Records contained in a dataset
::::::::
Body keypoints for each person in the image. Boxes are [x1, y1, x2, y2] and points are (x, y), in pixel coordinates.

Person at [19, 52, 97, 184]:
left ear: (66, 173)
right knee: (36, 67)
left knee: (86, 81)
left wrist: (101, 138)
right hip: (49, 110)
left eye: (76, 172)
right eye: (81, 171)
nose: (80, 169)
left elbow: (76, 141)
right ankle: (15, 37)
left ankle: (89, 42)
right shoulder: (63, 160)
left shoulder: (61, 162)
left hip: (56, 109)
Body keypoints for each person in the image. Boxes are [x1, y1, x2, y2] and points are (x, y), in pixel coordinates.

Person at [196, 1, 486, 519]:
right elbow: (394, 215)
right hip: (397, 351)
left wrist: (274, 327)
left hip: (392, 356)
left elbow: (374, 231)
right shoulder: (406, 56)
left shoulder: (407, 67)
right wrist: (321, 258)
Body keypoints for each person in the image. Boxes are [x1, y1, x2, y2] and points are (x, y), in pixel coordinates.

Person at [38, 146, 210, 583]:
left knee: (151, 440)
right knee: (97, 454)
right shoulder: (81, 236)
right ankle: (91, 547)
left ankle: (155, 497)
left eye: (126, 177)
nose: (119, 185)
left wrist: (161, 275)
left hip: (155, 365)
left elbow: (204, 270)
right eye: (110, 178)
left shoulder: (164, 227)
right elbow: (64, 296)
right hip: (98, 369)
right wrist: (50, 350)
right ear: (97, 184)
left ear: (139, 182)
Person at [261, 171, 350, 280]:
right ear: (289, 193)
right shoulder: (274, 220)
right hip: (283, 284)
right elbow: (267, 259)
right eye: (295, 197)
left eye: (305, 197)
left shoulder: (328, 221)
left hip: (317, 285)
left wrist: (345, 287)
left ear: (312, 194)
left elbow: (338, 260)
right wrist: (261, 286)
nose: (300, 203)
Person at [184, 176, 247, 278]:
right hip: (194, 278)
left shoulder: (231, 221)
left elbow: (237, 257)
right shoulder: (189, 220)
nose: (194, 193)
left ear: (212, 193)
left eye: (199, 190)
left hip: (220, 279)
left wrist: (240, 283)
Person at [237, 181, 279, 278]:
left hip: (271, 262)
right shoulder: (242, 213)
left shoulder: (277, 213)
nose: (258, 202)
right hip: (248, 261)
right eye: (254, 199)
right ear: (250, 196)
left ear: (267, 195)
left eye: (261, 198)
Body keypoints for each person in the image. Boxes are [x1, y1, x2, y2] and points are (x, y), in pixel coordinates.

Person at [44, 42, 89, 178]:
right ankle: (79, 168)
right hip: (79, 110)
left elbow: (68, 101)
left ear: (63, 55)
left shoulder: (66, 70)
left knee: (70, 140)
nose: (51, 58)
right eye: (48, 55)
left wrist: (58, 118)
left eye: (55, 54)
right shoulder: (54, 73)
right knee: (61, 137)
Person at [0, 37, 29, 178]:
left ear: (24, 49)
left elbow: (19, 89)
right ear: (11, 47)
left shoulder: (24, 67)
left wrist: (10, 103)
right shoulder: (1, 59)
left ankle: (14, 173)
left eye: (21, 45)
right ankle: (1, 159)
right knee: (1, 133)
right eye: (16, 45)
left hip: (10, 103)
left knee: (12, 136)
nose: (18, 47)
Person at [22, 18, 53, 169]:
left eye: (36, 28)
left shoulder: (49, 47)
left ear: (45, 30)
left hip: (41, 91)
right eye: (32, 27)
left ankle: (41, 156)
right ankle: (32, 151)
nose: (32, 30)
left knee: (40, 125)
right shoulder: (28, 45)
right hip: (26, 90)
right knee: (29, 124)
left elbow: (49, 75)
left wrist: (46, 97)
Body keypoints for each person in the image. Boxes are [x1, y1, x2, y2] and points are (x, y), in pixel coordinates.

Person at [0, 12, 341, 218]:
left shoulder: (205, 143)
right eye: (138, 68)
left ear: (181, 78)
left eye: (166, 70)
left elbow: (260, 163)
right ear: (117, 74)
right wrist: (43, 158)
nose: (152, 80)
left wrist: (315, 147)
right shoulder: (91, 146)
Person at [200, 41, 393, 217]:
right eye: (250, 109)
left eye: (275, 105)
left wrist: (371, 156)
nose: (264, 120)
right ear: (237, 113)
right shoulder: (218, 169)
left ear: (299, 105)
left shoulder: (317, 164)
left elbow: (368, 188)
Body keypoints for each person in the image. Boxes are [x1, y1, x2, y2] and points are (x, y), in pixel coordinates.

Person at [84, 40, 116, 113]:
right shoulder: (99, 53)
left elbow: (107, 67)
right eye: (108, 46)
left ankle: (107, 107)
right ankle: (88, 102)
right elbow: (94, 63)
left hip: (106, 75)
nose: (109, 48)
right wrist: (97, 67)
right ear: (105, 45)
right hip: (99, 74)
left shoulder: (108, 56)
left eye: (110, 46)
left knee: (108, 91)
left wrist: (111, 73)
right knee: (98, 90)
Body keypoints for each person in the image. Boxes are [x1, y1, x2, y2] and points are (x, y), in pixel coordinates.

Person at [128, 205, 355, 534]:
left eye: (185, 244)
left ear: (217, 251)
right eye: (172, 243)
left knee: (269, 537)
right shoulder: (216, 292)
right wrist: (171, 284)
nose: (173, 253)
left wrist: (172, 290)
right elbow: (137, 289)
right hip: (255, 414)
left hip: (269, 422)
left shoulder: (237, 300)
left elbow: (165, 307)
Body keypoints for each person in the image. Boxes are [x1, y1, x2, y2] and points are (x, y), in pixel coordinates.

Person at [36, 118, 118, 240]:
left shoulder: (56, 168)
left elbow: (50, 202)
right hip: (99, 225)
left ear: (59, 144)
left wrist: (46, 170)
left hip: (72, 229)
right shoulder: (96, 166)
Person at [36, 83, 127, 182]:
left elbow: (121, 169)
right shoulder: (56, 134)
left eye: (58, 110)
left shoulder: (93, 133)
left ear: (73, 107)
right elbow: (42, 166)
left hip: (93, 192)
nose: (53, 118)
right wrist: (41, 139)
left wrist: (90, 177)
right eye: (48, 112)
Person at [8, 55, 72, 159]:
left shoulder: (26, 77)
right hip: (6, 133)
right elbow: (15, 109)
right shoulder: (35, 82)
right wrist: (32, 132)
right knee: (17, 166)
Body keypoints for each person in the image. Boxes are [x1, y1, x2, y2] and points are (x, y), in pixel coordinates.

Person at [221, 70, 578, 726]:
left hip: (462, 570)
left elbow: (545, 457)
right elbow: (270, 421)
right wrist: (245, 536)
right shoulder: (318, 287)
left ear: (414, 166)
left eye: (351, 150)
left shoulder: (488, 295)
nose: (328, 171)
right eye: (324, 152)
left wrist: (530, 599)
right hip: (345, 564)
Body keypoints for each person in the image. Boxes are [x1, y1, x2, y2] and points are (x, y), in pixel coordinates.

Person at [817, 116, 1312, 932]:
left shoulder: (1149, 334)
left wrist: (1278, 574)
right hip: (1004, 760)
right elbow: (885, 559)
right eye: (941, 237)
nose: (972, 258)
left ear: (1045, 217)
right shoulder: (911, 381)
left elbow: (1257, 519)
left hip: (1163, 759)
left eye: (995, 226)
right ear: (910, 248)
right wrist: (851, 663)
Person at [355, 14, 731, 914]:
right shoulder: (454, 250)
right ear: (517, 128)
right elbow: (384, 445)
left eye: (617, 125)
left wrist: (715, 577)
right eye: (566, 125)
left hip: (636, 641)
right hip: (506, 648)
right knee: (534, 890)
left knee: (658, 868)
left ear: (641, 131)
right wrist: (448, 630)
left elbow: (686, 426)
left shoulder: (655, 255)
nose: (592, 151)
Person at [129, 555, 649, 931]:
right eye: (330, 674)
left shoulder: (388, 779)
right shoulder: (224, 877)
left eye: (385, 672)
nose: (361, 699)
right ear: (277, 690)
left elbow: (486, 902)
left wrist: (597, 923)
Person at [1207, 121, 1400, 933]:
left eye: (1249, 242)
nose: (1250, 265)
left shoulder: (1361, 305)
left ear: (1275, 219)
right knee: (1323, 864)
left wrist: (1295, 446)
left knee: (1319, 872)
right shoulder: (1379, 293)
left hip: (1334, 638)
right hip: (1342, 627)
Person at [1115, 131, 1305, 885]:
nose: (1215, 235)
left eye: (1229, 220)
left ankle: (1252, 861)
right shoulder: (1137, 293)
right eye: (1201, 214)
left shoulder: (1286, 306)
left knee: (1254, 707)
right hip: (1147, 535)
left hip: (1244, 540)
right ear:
::::::::
■ Task: Print, without alteration, only the lines above between the one holding "left shoulder: (317, 164)" and the one holding "right ankle: (88, 102)", inclusive.

■ Result of the exercise:
left shoulder: (317, 164)
left elbow: (368, 188)
Body keypoints for each person in the image. Boxes are [x1, y1, x2, y2] and points are (x, y), in pixel coordinates.

Person at [84, 40, 116, 113]:
right shoulder: (99, 53)
left elbow: (107, 67)
right eye: (108, 46)
left ankle: (107, 107)
right ankle: (88, 102)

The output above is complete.